» **What to work on**: Carry on the explanation of the qualified business income deduction's W-2 wage and property limit, starting right after its final sentence.

» **Text for analysis**:
Other limitations based on taxable income
The last hurdle (what I call hurdle number 4) applies to all businesses; remember hurdle 3 only applies to specified service trade or businesses. Once the threshold limits of $315,000 and $157,500 are reached the code section states that the deduction will be the “lesser of 20 percent of the taxpayer’s qualified income or the greater of 50 percent of the W-2 wages with respect to the qualified trade or business or 25 percent of the W-2 wages with respect to the qualified trade or business, plus 2.5 percent of the unadjusted basis immediately after acquisition of all qualified property.” That certainly is a mouthful and I will now explain it in English.
The first part discussing 20% of qualified business income is the same number we’ve been using from earlier. This is the calculated figure after leaping over hurdles 1 and 2. The newly introduced complication is the greater of 50% of W-2 wages (a number very easily attained from the payroll tax filings of an entity) or 25% of W-2 wages plus 2.5 % of the unadjusted basis of qualified property.
Qualified Property
The code section defines qualified property as property held by, and available for use in the qualified trade or business. The unadjusted basis is used (original cost without any reduction for depreciation). The only other limiting factor on property is that property no longer qualifies as of the later of 10 years after the date it is placed in service or the last full year that the property is depreciated.
Example 8
Kathy, a married taxpayer, has qualified business income of $250,000 not from a specified service business and taxable income of $360,000 on her jointly filed income tax return. Kathy’s business paid $60,000 in W-2 wages and has no qualified property. Hurdle number 1 is 20% of qualified business income or in this case $50,000. Hurdle number 2 is 20% of taxable income, or $72,000. There is no hurdle number 3 because Kathy’s qualified business income was not earned in a specified service business. Hurdle 4 has to do with the taxable income threshold. The deduction in this example is preliminarily limited by the first 2 hurdles to $50,000 and because Kathy’s taxable income exceeds $315,000 but is below $415,000 part of her deduction will be phased out. Hurdle number 4 limits the deduction to the greater of 50% of W-2 wages (in this case $30,000) or 25% of W-2 wages plus 2.5% of the acquisition cost of qualified property (in this case $15,000 + $0). Hurdle 4 therefore limits the deduction to $30,000. The phase-out is calculated by subtracting the threshold amount from the taxable income. In this case $360,000 less $315,000 equals $45,000. $45,000 is 45% of the $100,000 phase-out. The phase-out is 45% of the difference between the $50,000 deduction calculated by using the first 2 hurdles and the $30,000 calculated by hurdle 4. $20,000 multiplied by 45% equals $9,000. Kathy’s deduction is therefore limited to $50,000 less the $9,000 phase-out or $41,000.

» **The data**:

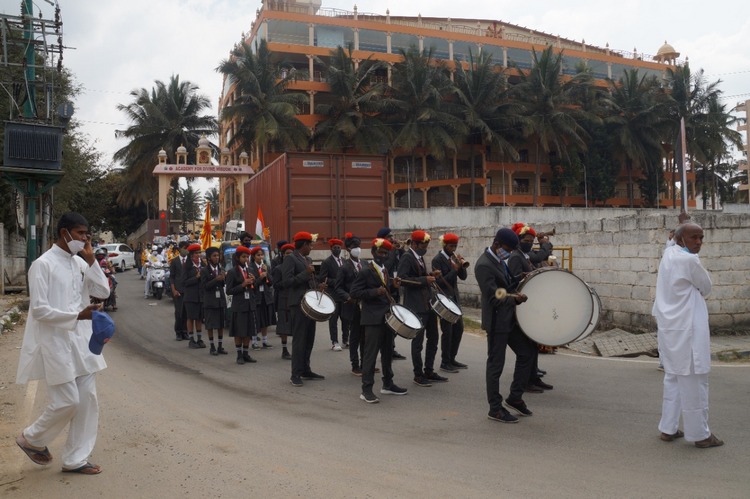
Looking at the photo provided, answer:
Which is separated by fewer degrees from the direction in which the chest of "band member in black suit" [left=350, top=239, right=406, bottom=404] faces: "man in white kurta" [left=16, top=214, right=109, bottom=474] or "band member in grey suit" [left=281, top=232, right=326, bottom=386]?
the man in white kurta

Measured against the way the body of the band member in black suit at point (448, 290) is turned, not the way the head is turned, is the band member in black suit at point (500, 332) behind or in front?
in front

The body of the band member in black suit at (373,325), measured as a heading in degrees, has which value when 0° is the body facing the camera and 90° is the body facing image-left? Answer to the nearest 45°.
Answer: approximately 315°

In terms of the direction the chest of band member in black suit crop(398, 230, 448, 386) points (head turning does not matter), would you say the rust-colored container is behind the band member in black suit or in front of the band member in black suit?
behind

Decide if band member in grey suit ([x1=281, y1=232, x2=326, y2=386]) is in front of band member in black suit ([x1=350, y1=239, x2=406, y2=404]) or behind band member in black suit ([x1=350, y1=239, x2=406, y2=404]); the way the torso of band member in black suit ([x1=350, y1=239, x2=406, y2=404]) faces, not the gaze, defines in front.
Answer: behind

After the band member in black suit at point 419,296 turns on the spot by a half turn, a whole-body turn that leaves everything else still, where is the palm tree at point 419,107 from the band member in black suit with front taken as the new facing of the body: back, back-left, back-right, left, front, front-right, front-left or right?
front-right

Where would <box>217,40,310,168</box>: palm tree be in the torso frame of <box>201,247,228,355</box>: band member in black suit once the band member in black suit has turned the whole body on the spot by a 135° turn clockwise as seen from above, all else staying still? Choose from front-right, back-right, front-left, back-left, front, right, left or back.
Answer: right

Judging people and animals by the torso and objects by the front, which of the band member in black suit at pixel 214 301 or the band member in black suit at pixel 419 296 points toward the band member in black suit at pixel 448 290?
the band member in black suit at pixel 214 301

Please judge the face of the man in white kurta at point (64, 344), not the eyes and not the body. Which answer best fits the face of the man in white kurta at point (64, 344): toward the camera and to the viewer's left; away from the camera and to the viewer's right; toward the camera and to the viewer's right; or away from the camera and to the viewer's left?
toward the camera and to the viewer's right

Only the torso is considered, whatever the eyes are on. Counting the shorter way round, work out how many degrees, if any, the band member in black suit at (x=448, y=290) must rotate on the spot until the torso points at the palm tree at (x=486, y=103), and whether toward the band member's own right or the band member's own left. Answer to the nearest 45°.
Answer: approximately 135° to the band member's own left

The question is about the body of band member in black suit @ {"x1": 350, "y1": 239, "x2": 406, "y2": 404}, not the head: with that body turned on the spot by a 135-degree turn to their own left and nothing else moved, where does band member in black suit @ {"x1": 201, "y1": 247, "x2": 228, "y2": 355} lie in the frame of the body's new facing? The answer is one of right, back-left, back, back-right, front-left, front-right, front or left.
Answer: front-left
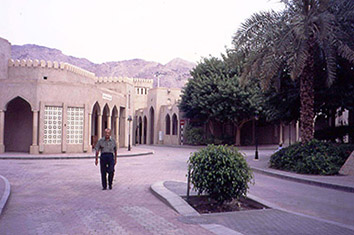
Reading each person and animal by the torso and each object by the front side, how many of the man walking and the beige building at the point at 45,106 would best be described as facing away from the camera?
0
--
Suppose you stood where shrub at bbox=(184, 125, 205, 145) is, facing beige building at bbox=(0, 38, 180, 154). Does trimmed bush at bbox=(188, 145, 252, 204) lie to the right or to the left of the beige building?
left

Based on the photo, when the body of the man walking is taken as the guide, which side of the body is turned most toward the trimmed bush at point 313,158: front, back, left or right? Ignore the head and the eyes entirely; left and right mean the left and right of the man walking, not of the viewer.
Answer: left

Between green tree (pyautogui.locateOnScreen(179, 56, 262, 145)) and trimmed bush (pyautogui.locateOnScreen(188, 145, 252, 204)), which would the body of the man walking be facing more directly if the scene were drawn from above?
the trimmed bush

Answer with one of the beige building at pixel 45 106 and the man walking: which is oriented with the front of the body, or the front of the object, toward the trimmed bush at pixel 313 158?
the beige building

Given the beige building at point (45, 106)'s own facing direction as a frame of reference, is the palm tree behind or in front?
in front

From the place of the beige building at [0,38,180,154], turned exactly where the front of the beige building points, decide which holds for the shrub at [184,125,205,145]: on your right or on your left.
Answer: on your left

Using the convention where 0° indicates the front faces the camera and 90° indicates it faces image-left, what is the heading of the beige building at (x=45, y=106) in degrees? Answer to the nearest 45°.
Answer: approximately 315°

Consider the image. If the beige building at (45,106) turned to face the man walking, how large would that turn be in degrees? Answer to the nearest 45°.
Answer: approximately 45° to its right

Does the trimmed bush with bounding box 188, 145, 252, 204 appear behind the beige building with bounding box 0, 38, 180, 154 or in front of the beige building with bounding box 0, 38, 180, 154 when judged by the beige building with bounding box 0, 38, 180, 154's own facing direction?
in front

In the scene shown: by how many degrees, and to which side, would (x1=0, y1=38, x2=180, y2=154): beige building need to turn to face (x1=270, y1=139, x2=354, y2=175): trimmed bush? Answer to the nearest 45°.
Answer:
...
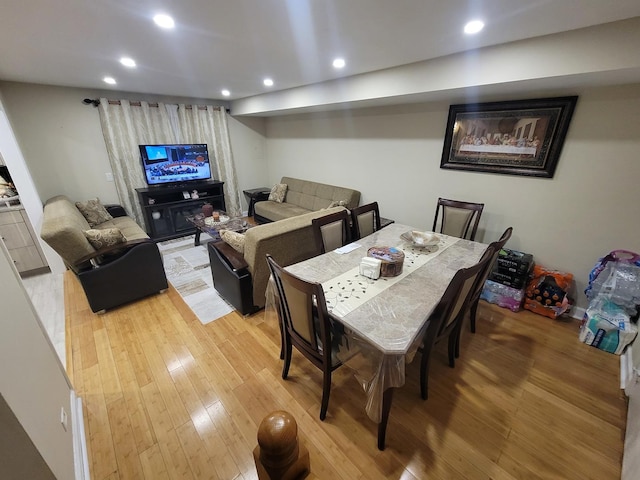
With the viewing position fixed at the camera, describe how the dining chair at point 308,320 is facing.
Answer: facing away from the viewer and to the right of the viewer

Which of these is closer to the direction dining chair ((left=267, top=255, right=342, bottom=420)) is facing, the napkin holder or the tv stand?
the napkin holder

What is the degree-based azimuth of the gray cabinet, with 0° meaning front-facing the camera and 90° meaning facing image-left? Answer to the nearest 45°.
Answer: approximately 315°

» **Expected answer**:
Example 9
Kathy, a married taxpayer, has qualified business income of $250,000 not from a specified service business and taxable income of $360,000 on her jointly filed income tax return. Kathy’s business paid $60,000 in W-2 wages and has $1,000,000 of qualified property. Hurdle number 1 is 20% of qualified business income or in this case $50,000. Hurdle number 2 is 20% of taxable income, or $72,000. There is no hurdle number 3 because Kathy’s qualified business income was not earned in a specified service business. Hurdle 4 has to do with the taxable income threshold. The deduction in this example is preliminarily limited by the first 2 hurdles to $50,000 and because Kathy’s taxable income exceeds $315,000 but is below $415,000 part of her deduction will be phased out. Hurdle number 4 limits the deduction to the greater of 50% of W-2 wages (in this case $30,000) or 25% of W-2 wages plus 2.5% of the acquisition cost of qualified property (in this case $15,000 + $25,000). Hurdle 4 therefore limits the deduction to $40,000. The phase-out is calculated by subtracting the threshold amount from the taxable income. In this case $360,000 less $315,000 equals $45,000. $45,000 is 45% of the $100,000 phase-out. The phase-out is 45% of the difference between the $50,000 deduction calculated by using the first 2 hurdles and the $40,000 calculated by hurdle 4. $10,000 multiplied by 45% equals $4,500. Kathy’s deduction is therefore limited to $50,000 less the $4,500 phase-out or $45,500.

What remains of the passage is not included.